We can also look at the individual particle displacements (in Mpc/h):

In [12]:
np.asarray(subsamples_sorted['pos'][idx[idx != -1]] - s0_sorted['pos'][idx != -1])

array([[ 0.02203369, -0.18597412,  0.32199097],
       [ 0.12402344, -0.1619873 ,  0.32800293],
       [ 0.24798584, -0.14196777,  0.29800415],
       [ 0.28198242, -0.06799316,  0.35601807],
       [ 0.23199463,  0.01397705,  0.42199707],
       [ 0.3239746 , -0.20599365,  0.41400146]], dtype=float32)

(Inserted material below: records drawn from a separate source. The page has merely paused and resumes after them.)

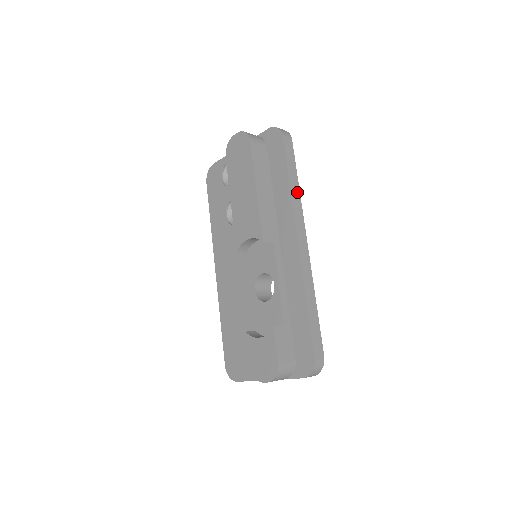
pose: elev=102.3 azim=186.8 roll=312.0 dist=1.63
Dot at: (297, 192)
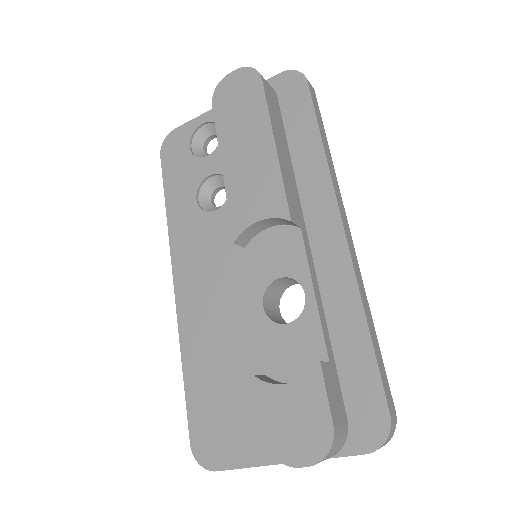
Dot at: (330, 159)
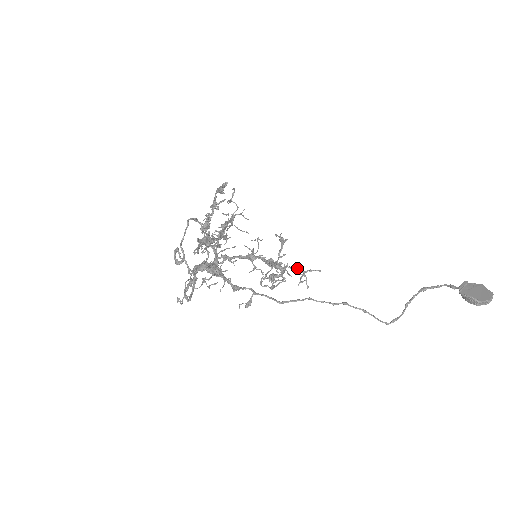
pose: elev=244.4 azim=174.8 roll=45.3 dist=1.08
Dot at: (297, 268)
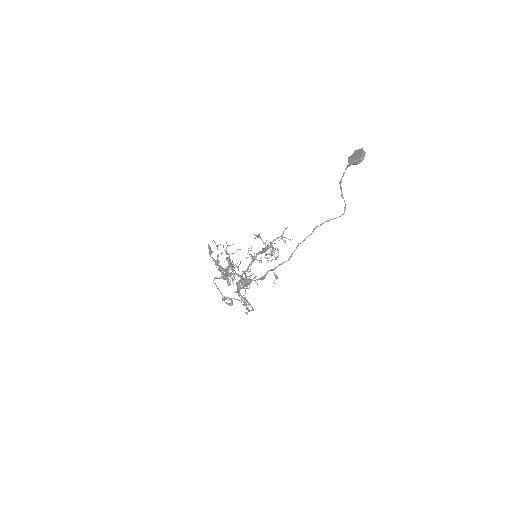
Dot at: (276, 238)
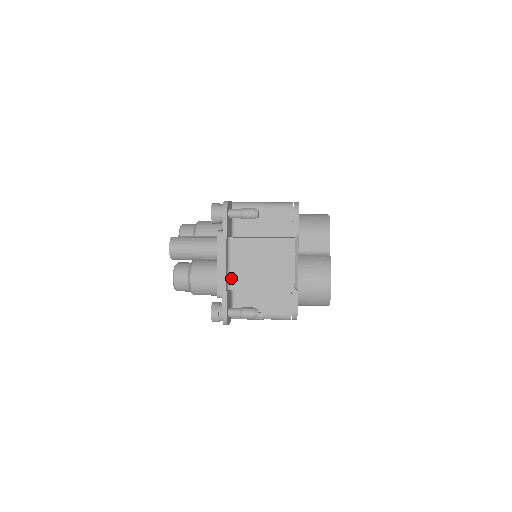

And verify that it (roughly) matches the displacement of the halo:

In [13]:
(
    cat_next.halos[subsamples_sorted['halo_row_id'][idx[idx != -1]][0]]['x_L2com']
    - h0['x_L2com']
)

array([ 0.17645264, -0.16577148,  0.3140564 ], dtype=float32)

To establish something like a "subhalo" catalog, one might be interested in knowing whether the halo that these particles ended up in is the "same" halo that they started in or the result of a major merger. One could probably make a decent guess based on relative masses, but a more robust solution would likely use the merger trees in conjunction with this particle tracking.